What about accuracy? The more participants such a “distributed” effort has, the greater the risks of errors or even sabotage. Allison explained how it worked on another project, where readers were asked to find out if politicians had put family members on campaign payrolls. Sunlight staff checked everything carefully, and the web interface was set up to discourage random or malicious contributions. They found a few mistakes, but overall, no big errors.
Shifting gears, though more and more government and campaign data is coming online in interactive forms – a tremendous opportunity for journalists of any stripe – some stuff is also disappearing.
I’ve head that a lot of stuff, particularly in energy, is no longer online, in the environment, a lot of infrastructure information, bridges and roads that need repair. There used to be website you could go to in the Department of Transportation, where you could see what were the priorities of spending, what roads needed repair. All of that is gone. Also, there’s a bill in the Senate that’s being blocked that would force FOIA offices to release things in the time that they’re actually supposed to release them. Anyone that that’s ever filed a FOIA request knows this almost never happens.
What kinds of stories lend themselves to the distributed, web-based approach? Like his former boss Chuck Lewis, Allison pointed to the relentless march of outsourcing government functions to private firms.

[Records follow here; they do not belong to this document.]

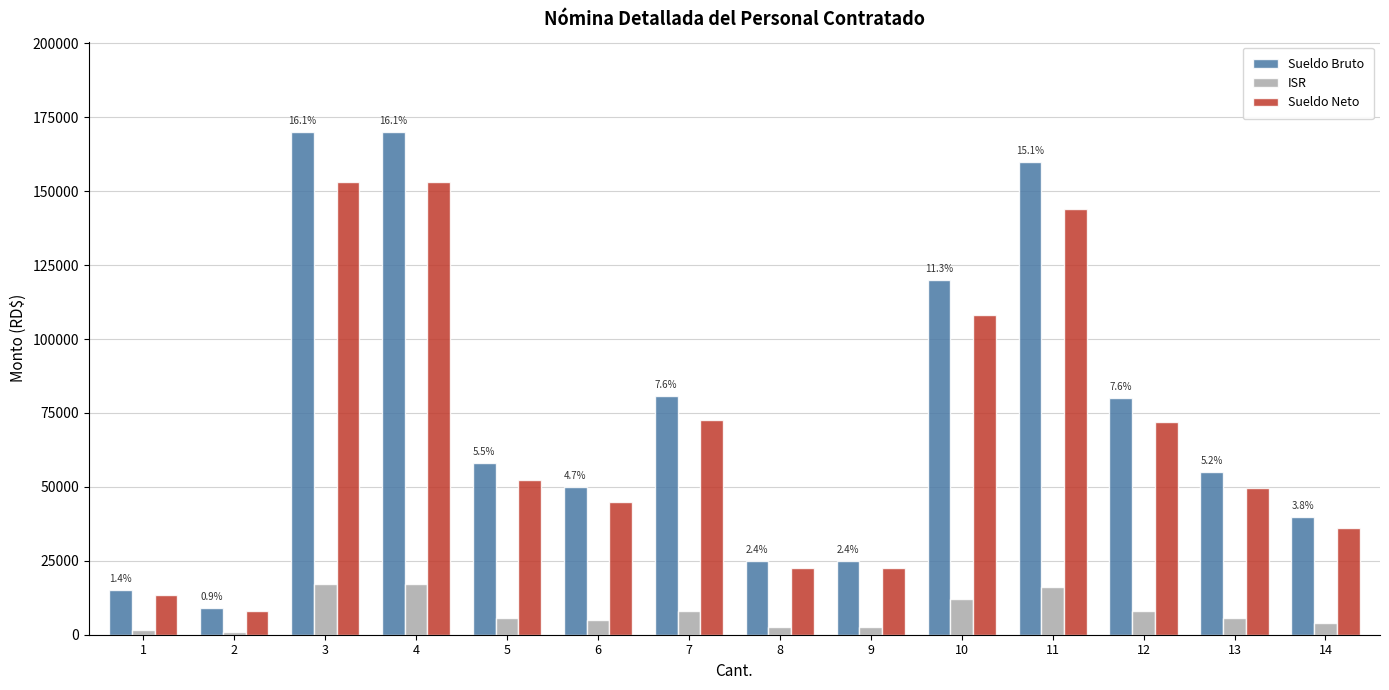

What is the approximate value of Sueldo Bruto at 13?

55000.0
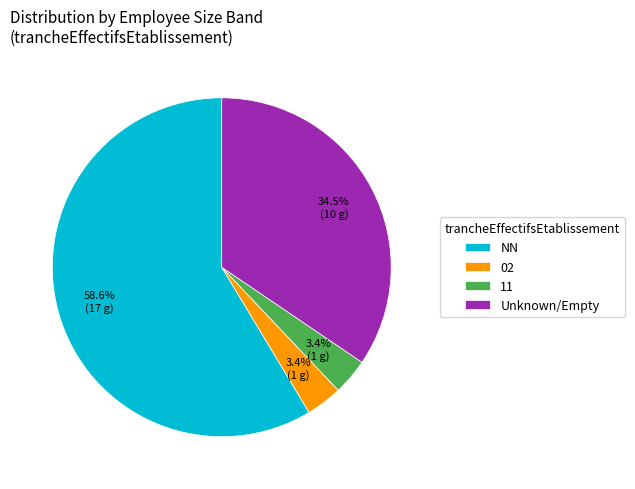

Does any single category account for the majority?

Yes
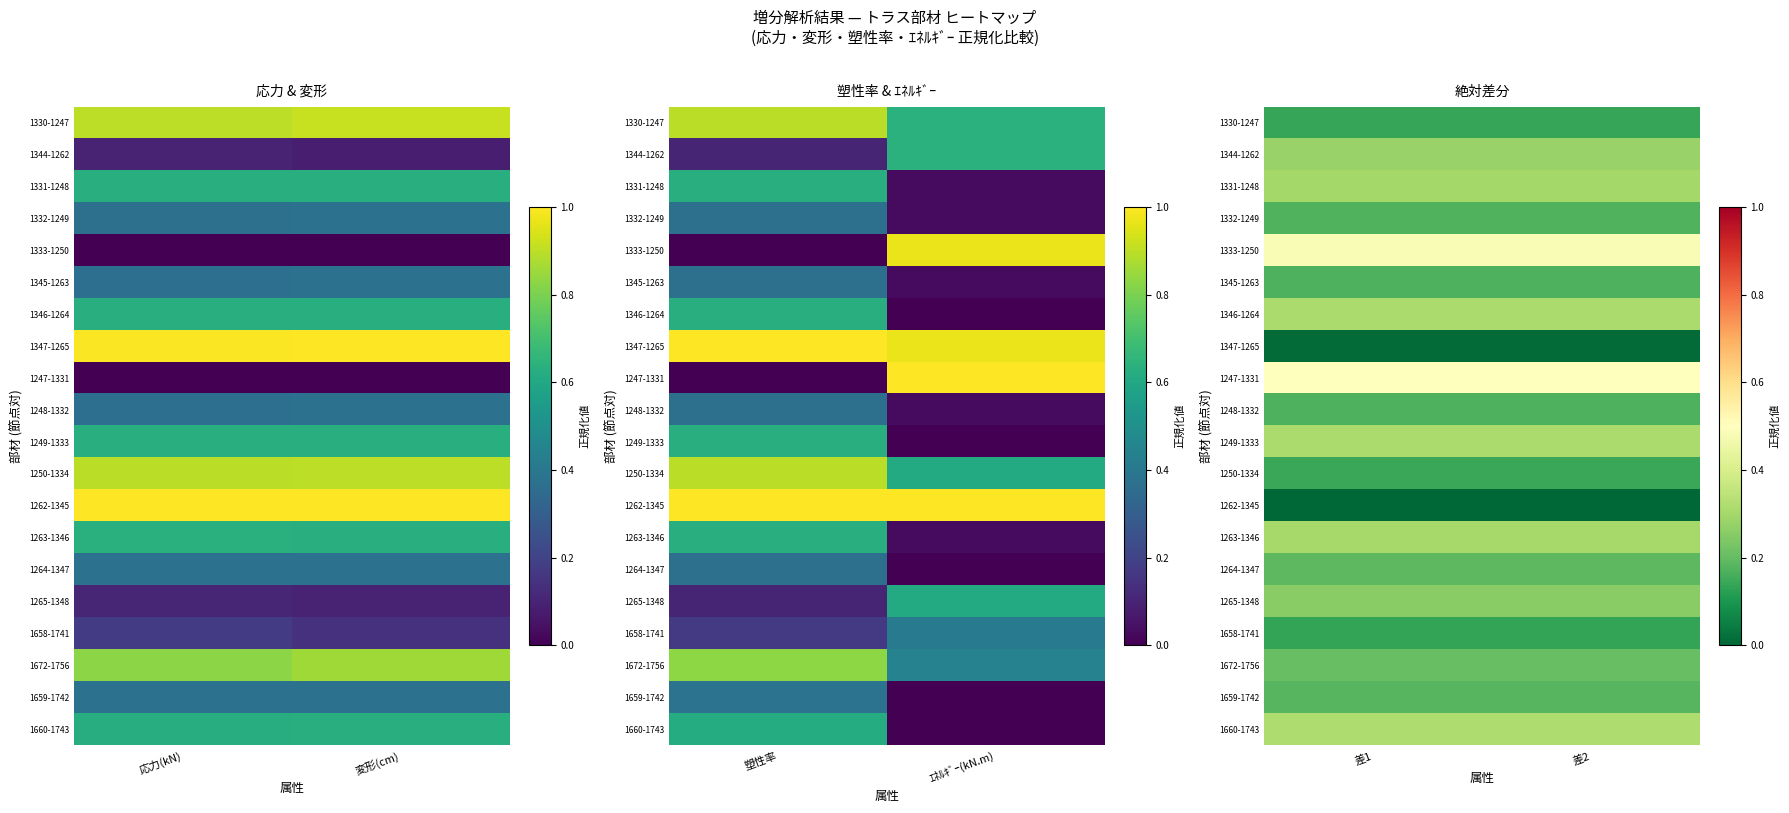

How many series are shown in this chart?

20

Where you’ve got to begin is with agencies that deal a lot with the public. The IRS is going to start to use private collection agencies, including one that had one of its partners in a bribery scandal in Texas. There will be more interactions with the public, more areas where the public starts bumping into this as time goes on.
Look at Medicare Part D [the prescription drug benefit]. These are all private companies administering this government benefit, and what is the experience of people who are dealing with these companies? How is that working? You’ve outsourced a government benefit to a whole bunch of private firms that are given a whole lot of leeway in how to structure these benefits. How good a job are they doing? Everybody has a relative who takes some prescription medication. That’s a huge reservoir of information to tap into. The Internet could be a great vacuum for information about people’s experiences with this. One thing you could do would be to develop a database of testimonials of people’s experiences with this, and their experience with companies. You would hear good, bad, how it could be better, where things are working, whether they’re not working. The advantage of this is, you get citizens engaged with this in a way that the end result is, you point to things that work and don’t work, expose the bad guys, point to programs people are happy with. There may be people who think this is the best it’s going to get, and they’re going to find out jeez, they get this, and this is the drug I take, and they get it for $18 and I’m paying $225 a year?